Last updated 4 months ago by Michael Darmanin
Despite ongoing partial lockdown, coronavirus infections are rising in the Netherlands. The country set yet another record on Friday with over 10,000 positive cases. According to the latest data by health institute RIVM, the number was around 25 percent higher than last Friday’s total. The data show that seven out of ten days since the partial lockdown is enforced, reported a record number of positive cases.
Dutch Prime Minister Mark Rutte during his weekly press conference on Friday said that stricter measures are on the table considering the spiraling coronavirus infections.
Despite this grave situation, some of the rules, such as wearing masks in public places, or quarantining for sickness or after travel, are not strictly adhered to. The reason being, the government’s advisory is not yet mandatory. But, can soon be.
Why wearing face masks is not mandatory?
The Dutch Constitution guarantees rights to privacy, which includes what people wear, the right to gather at a place. Since it is a fundamental right, it cannot be restricted without an Act by the parliament. The government is working since May on a temporary Covid-19 law to give a legal basis to the coronavirus measures. The law was to take effect from July 1 but went several amendments due to a large amount of criticism. Some of the disapproval points stated that the law will give a lot of power to the government at the cost of the citizens’ privacy, and the lower house of the parliament, the Tweede Kamer, would be too far to intervene. Some even called it a law to “restrict freedom”.

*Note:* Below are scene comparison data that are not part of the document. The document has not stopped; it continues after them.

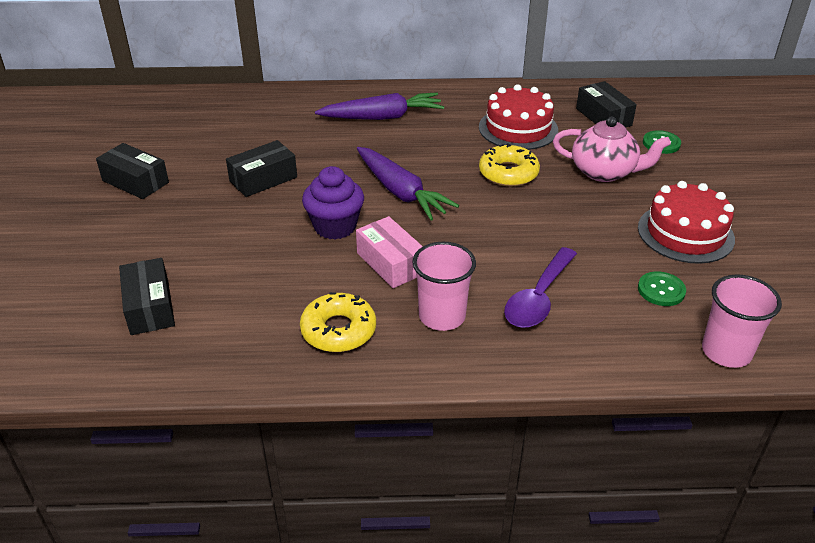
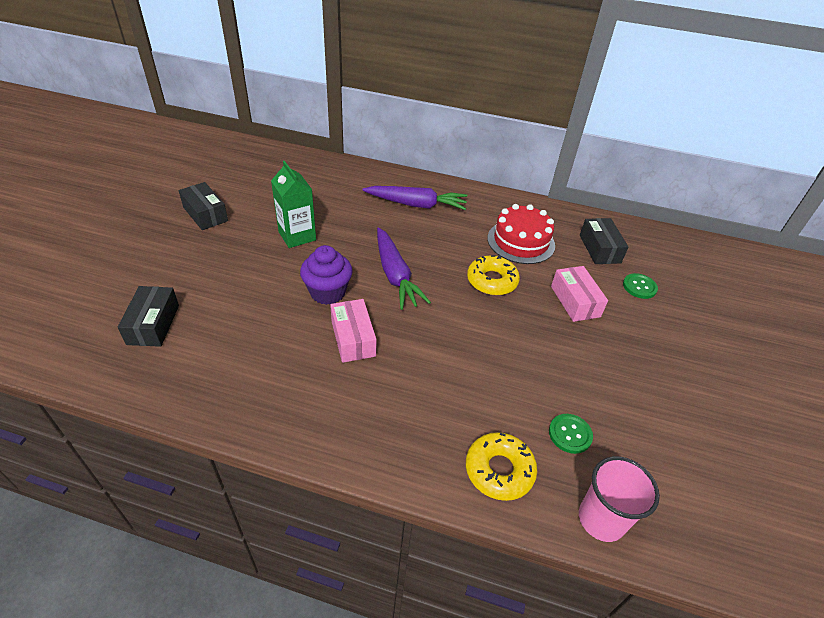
camera: 15 degrees right, 5 degrees up
black box [226,140,297,197] -> green carton [271,161,316,248]
yellow donut [300,292,376,352] -> yellow donut moved to [466,432,537,501]
pink cup [412,242,476,331] -> none
purple spoon [504,247,577,328] -> none
pink teapot [553,117,671,182] -> pink box [551,266,608,322]
red cake [638,181,735,264] -> none

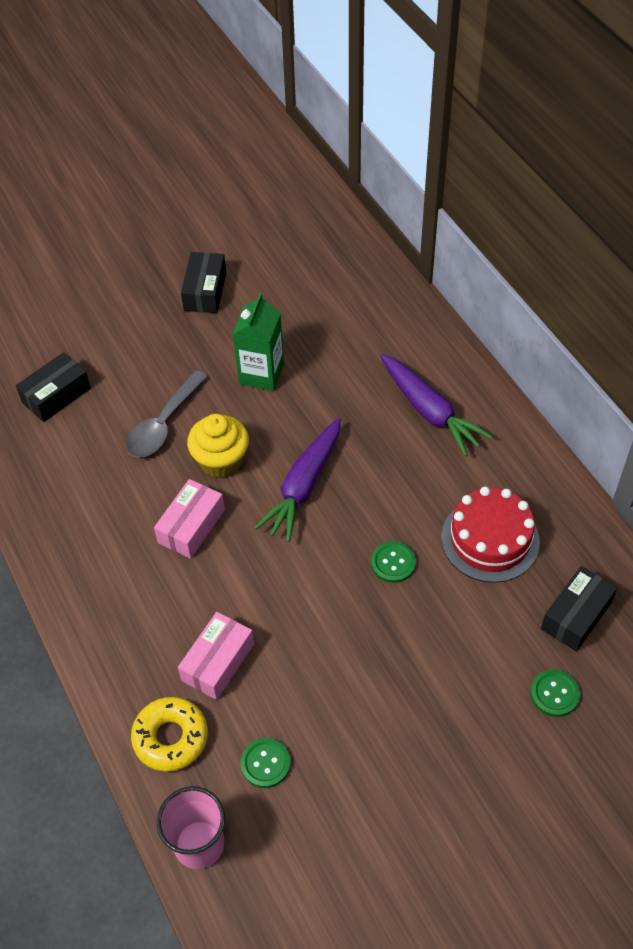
camera: 50 degrees right, 10 degrees up
purple cupcake [300,245,353,305] -> yellow cupcake [187,414,249,478]
yellow donut [467,255,520,295] -> green button [371,541,416,583]
pink box [551,266,608,322] -> pink box moved to [178,612,254,700]
none -> grey spoon [126,370,208,458]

The government finally reached a consensus after making several amendments to count the majority in the Tweede Kamer. For instance, the fine for violating social distancing, and other coronavirus rules, is reduced to 95 euros from 390 euros. The maximum prison sentence for breaking the rule on group gatherings, and not maintaining 1.5 meters distance, is reduced to two weeks from one month. There will be no ban on visiting nursing homes. Plus, the Tweede Kamer will have more power, and the government will be able to able to enact measures without parliamentary approval only during emergencies. The other measures part of the law is expected to be announced this week.
Though making masks compulsory was not accepted under the law, health minister Hugo de Jonge earlier said that he will make it mandatory once the legalization is passed. He added that the process includes a clause that allows ministers to alter or introduce rules that are about personal protection. Once the Senate passes the law, the Cabinet can bring new measures such as mandatory masks.
The law was passed by a large majority in the House of Representatives, Tweede Kamer, on October 14. It will face the vote in the Senate, Eerste Kamer, on October 27. If passed, it would be enacted later, ensuring stricter rules are followed.